Sure, if there are overlapping subproblems. But on this problem there aren't any (at least not any reasonable ones that help solve with given bounds)...
Also, you differentiate by if there are many overlapping subproblems.
There are at most $$$1 + 2 \sqrt{a}$$$ distinct values that $$$a$$$ can be reduced to, which is a form of overlapping that, combined with fore-knowledge that $$$b$$$ is not increased more than $$$1 + \log_2 a$$$ times in any optimal solution, creates a state-space that's getting close to small enough. If you're willing to consider Dijkstra's algorithm (or BFS) a form of DP that can be terminated early, that probably fits within the time limit by virtue of just not exploring all that much of the (too-large) state space before exiting.
Very sorry, I didn't get it ? What are you trying to tell as I am thinking this problem in defining the states and its transitions. Because i have seen in topcoder tutorials,exactly goes through this approach to solve through DP.

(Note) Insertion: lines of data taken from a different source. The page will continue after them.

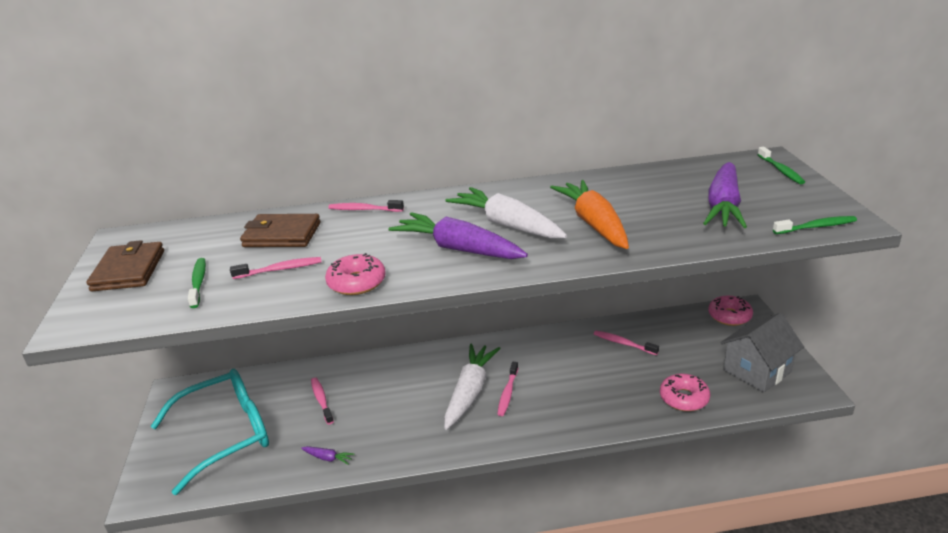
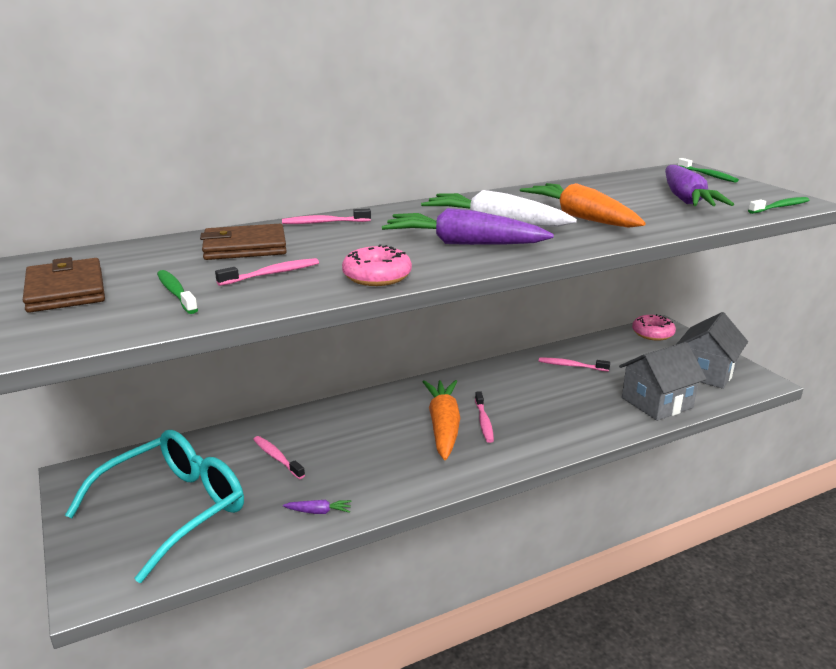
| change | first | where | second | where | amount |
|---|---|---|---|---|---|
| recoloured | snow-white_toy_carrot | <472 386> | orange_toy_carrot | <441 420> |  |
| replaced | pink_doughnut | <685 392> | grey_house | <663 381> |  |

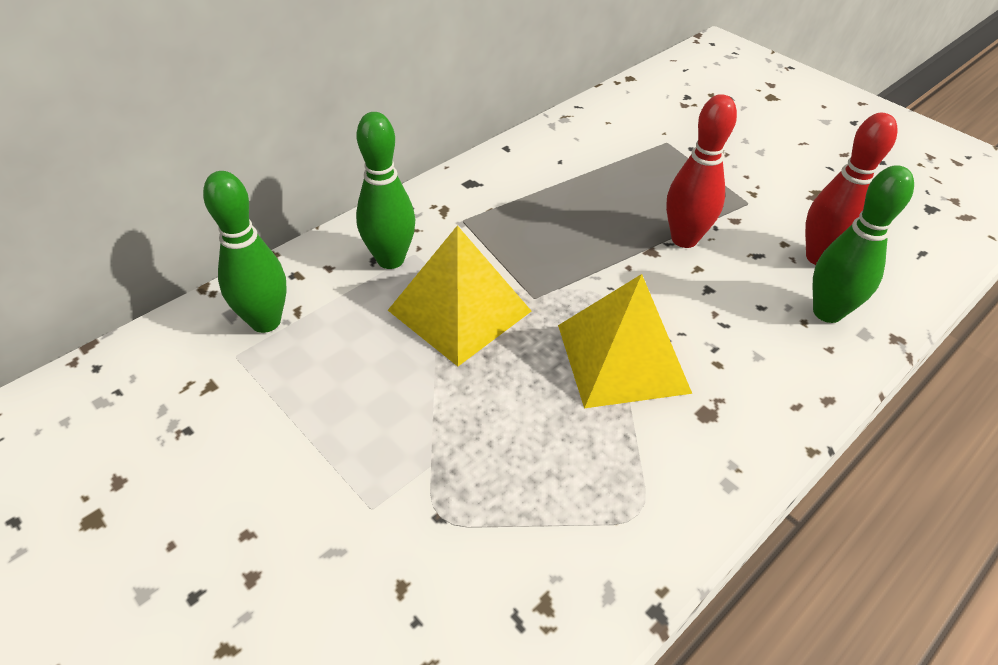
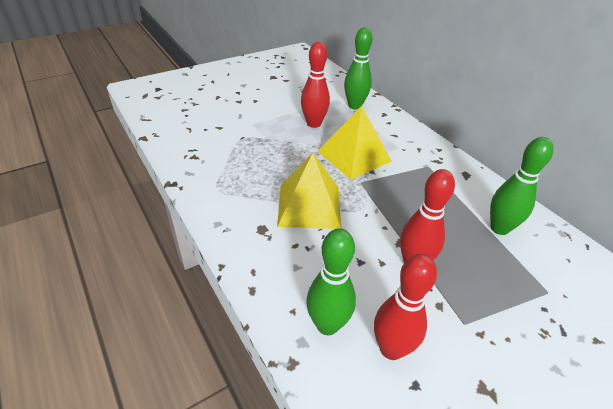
| change | first | where | second | where | amount |
|---|---|---|---|---|---|
| moved | green_bowling_pin | <385 190> |  | <522 186> |  |
| added |  |  | red_bowling_pin | <315 85> |  |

I'm implicitly taking the "natural" choice that a state consists of an ordered pair $$$(a, b)$$$ of the two numbers in the problem, after applying some number of operations. The transitions then correspond to the two types of operations.
My comment is based on the observation that the identity $$$\lfloor \frac{\lfloor \frac{a}{x} \rfloor}{y} \rfloor = \lfloor \frac{a}{x \cdot y} \rfloor$$$ for positive integers implies that the set of reachable values of $$$a$$$ is not terribly large, which somewhat undermines SuperJ6's claim that there are "not any reasonable [overlapping subproblems]" applicable to this problem. I do not mean to suggest the DP approaches to the problem are at all pragmatic.
It's a Div 2A, it won't be DP.
"(to differentiate between DP and greedy ) and when to use which technique ?"
Usually you should use DP when you perceive that you need to make a brute force to solve the problem and this brute force will cause TLE for you, when this happens, you can try to think about DP.
OK thank you very much evernewbie for telling the difference.